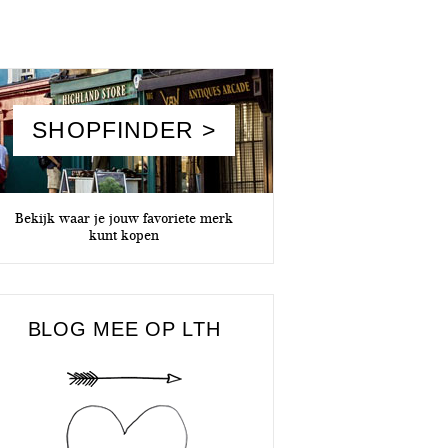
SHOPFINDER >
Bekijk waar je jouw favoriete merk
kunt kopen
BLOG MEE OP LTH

********

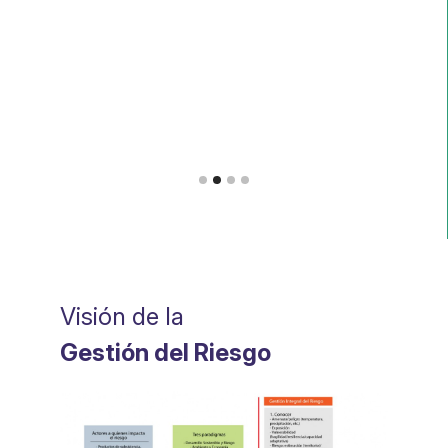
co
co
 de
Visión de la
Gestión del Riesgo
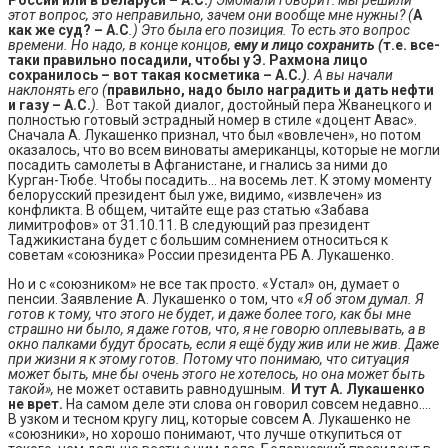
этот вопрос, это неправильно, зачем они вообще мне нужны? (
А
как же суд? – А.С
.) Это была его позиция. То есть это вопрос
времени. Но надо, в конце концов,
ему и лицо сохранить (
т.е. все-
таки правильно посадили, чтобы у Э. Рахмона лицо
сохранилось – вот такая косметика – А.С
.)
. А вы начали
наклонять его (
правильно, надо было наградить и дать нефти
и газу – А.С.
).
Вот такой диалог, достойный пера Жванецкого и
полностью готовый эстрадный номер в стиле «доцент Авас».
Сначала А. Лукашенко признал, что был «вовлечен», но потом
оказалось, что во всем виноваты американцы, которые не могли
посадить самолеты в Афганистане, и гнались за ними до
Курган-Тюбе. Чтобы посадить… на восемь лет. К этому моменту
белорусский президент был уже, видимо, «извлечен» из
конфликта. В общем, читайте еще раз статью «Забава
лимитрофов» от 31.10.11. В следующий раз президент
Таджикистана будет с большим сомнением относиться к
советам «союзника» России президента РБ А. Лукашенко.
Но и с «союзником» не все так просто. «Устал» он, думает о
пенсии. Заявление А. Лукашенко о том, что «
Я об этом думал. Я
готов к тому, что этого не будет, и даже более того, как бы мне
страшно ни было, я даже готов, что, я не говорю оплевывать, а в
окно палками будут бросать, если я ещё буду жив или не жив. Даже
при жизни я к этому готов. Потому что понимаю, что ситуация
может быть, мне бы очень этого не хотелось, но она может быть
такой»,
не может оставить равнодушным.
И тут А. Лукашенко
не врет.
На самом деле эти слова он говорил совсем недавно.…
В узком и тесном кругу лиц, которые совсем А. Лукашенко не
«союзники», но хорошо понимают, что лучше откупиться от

********

-- PROMPT --
Output exactly one stretch of the listing: from the line containing "как же суд? – А.С" through the line containing "Сначала А. Лукашенко", both end lines included.

-- TASK ANSWER --
как же суд? – А.С
.) Это была его позиция. То есть это вопрос
времени. Но надо, в конце концов,
ему и лицо сохранить (
т.е. все-
таки правильно посадили, чтобы у Э. Рахмона лицо
сохранилось – вот такая косметика – А.С
.)
. А вы начали
наклонять его (
правильно, надо было наградить и дать нефти
и газу – А.С.
).
Вот такой диалог, достойный пера Жванецкого и
полностью готовый эстрадный номер в стиле «доцент Авас».
Сначала А. Лукашенко признал, что был «вовлечен», но потом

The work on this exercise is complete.